D. L'AMÉLIORATION DES PRATIQUES BUDGÉTAIRES EST UN IMPÉRATIF POUR LE RÉTABLISSEMENT DES COMPTES DE L'ÉTAT
Face à des évolutions de fond, le Gouvernement précédent a multiplié ces dernières années des pratiques budgétaires contestables ou de pur affichage qui ont nui à la lisibilité du budget.
1. L'amélioration des estimations de recettes est nécessaire pour accroître la prévisibilité des finances de l'État
Les écarts importants, depuis plusieurs années, entre les prévisions de recettes et leur produit finalement constaté appellent à un travail approfondi de réflexion.
Si un surcroît important de recettes en 2020 et 2021 pouvait, après coup, être expliqué par les incertitudes fortes qui ont marqué ces deux années, la même explication n'avait plus cours à la fin 2022 et 2023. Or ces deux années ont encore été marquées par des écarts importants, soit à la hausse, soit à la baisse, entre le montant des recettes fiscales nettes prévues dans la loi de finances rectificative de fin d'année (ou de fin de gestion) et l'exécution. De tels écarts n'étaient pas constatés au cours des années antérieures.
Écart entre les recettes fiscales
prévues
en fin d'année et l'exécution
(en milliards d'euros)
Source : commission des finances, à partir des documents budgétaires
Une meilleure compréhension de ces écarts est l'un des objets de la mission d'information lancée par la commission des finances au mois de mars dernier, et qui poursuit actuellement ses travaux103(*).
L'Inspection générale des finances (IGF), également saisie de cette question, a rendu en juillet 2024 un rapport qui formule de premières analyses et recommandations.

**DONNÉES FOURNIES**.
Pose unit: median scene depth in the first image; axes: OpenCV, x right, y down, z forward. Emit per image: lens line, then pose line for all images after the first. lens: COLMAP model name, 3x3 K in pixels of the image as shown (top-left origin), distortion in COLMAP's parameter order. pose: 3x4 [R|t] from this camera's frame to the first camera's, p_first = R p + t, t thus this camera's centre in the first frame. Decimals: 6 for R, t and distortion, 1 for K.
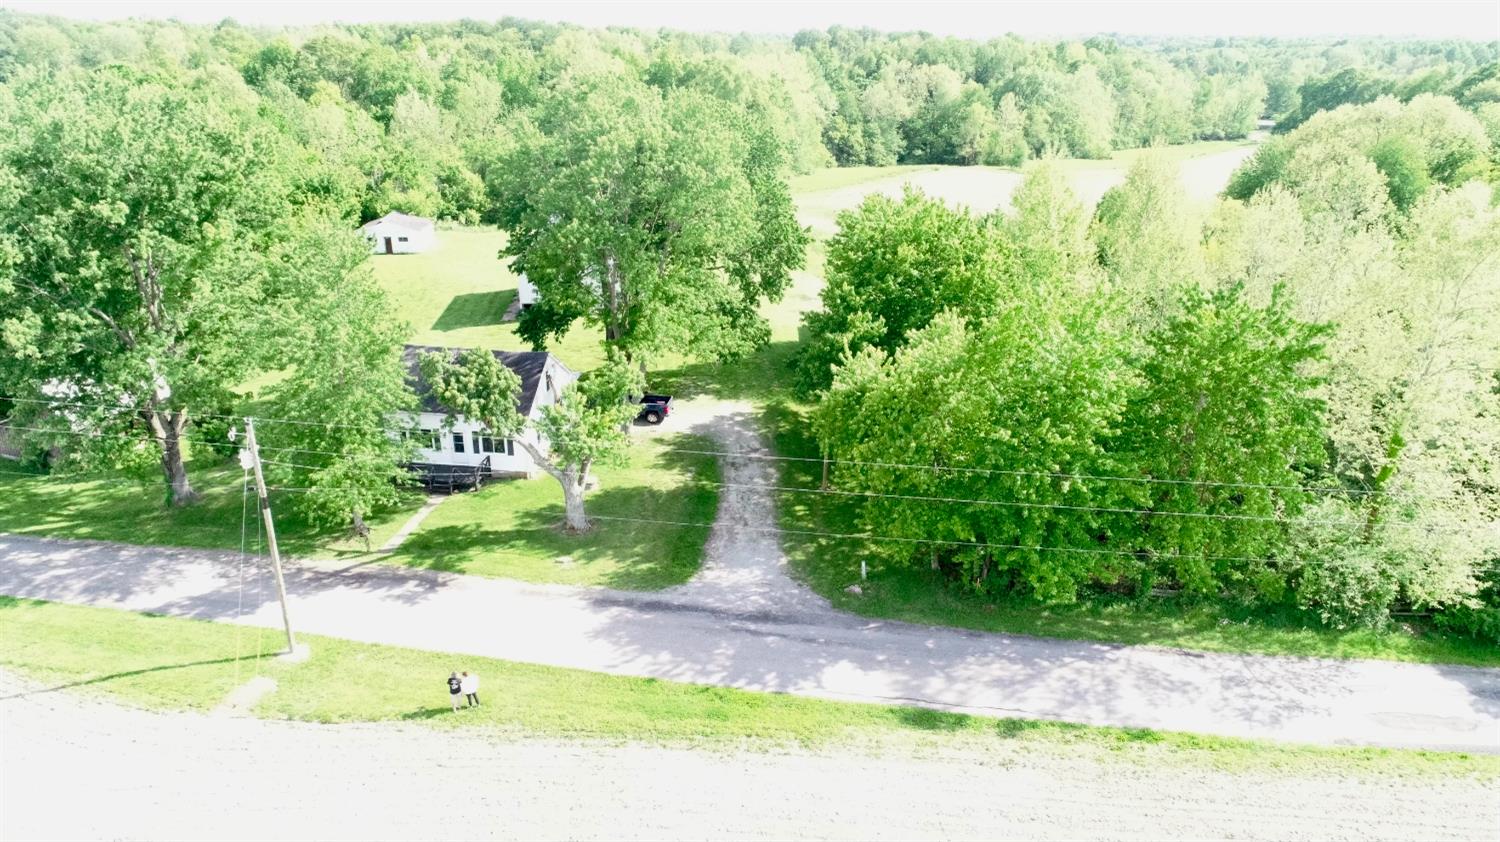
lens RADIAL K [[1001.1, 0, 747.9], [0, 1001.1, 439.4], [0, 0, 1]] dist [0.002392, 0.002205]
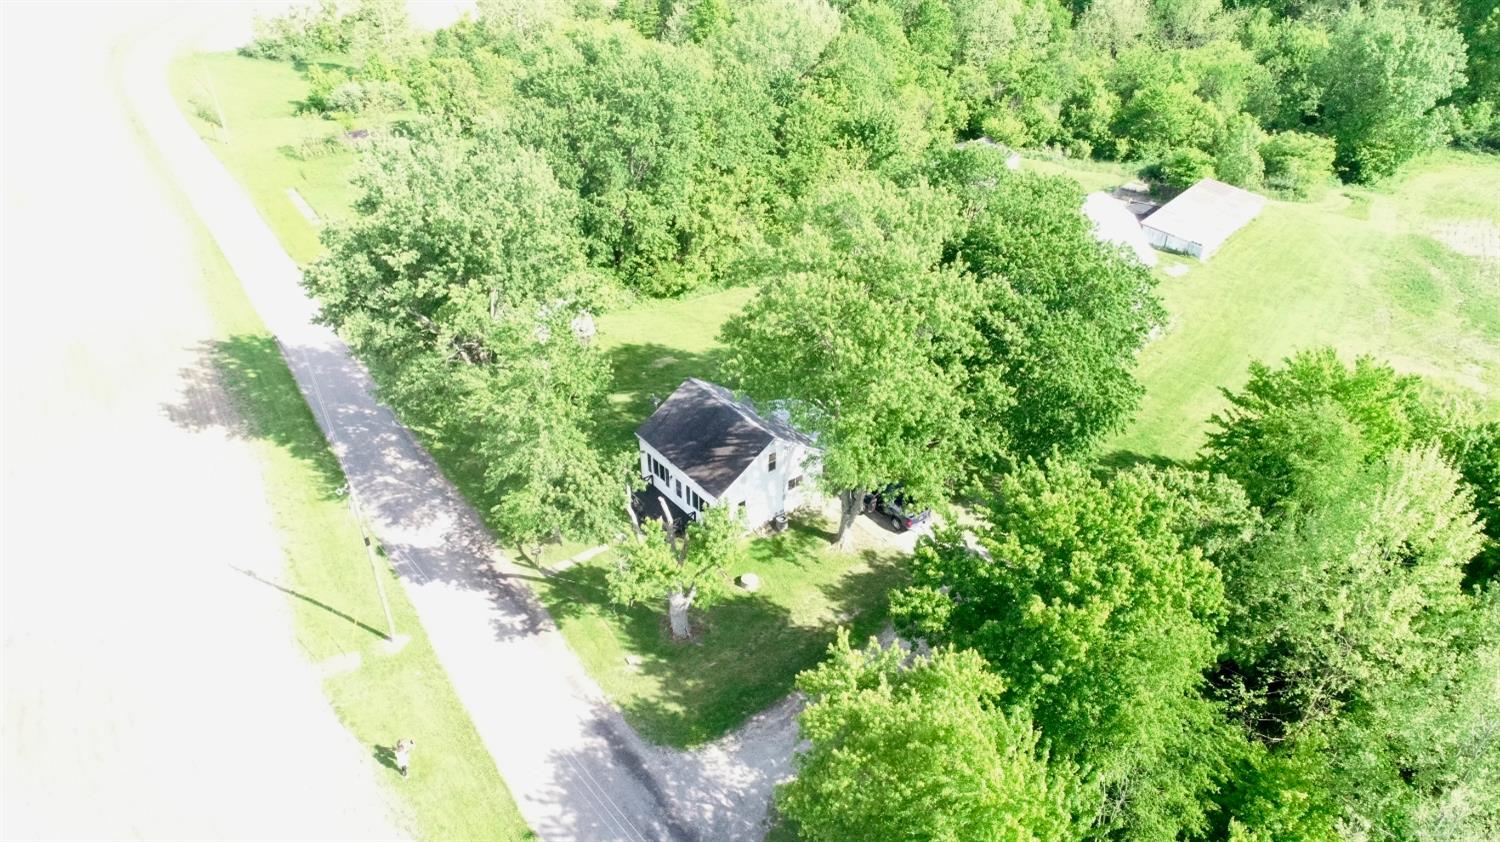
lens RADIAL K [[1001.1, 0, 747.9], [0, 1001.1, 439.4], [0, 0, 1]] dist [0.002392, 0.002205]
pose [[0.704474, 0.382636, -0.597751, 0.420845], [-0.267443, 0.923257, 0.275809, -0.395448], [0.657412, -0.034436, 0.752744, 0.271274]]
---
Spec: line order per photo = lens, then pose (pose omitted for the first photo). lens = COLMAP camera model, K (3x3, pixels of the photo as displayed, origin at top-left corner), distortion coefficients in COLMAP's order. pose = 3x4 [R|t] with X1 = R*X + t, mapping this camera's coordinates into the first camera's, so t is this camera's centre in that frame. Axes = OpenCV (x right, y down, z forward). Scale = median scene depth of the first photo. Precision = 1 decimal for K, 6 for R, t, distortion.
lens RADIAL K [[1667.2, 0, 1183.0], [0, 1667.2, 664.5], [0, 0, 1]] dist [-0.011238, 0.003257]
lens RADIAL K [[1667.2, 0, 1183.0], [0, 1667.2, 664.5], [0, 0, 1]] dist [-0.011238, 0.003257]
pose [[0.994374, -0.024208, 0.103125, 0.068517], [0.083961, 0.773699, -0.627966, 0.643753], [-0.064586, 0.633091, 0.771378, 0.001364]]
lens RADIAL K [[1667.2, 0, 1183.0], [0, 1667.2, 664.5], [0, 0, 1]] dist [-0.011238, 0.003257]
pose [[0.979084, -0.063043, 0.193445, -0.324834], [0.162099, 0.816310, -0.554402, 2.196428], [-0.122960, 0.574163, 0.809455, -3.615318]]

**TRAVAIL DEMANDÉ**.
Poursuivez le texte consacré aux pratiques budgétaires de l'État à partir de sa dernière phrase. Les données ci-dessus ne proviennent pas de la même source que le texte.

**RÉPONSE ATTENDUE**.
L'IGF indique ainsi que l'élasticité des prélèvements obligatoires a connu en 2023 un niveau de 0,42, niveau le plus faible depuis 2013, voire même depuis 1991. Elle faisait toutefois suite à une élasticité exceptionnellement élevée en 2022, de sorte que l'élasticité sur les deux années 2022 et 2023 est exactement égale à 1, ce qui correspond à l'élasticité généralement constatée sur le long terme.
L'organisation des prévisions de recettes, sur le seul périmètre de l'État, fait intervenir plusieurs administrations : direction générale du Trésor (DG Trésor), direction générale des finances publiques (DGFiP), direction du budget (DB), direction générale des douanes et droits indirects (DGDDI). Cet exercice supposant une coopération permanente entre ces directions, l'IGF recommande de remettre en place les réunions mensuelles de recettes qui, avant 2020, examinaient les remontées comptables et devraient rassembler DGFiP, DB et DG Trésor. La directrice du budget a indiqué au Président et au rapporteur général que ces réunions avaient été récemment remises en place.
Par ailleurs, les documents rendus publics donnent systématiquement des prévisions de recettes très précises, presque « à l'euro près », ignorant l'incertitude propre à tout exercice de prévision. Il pourrait donc être utile que le Gouvernement communique au Parlement des intervalles de confiance ou des « graphiques de risque », comme le fait l'Office for Budget Responsibility (OBR) au Royaume-Uni. Il serait alors plus aisé de faire la part entre les écarts « normaux » à la prévision et ceux pour lesquels il faut chercher une explication, soit dans un choc externe, soit dans une anomalie des outils de prévision.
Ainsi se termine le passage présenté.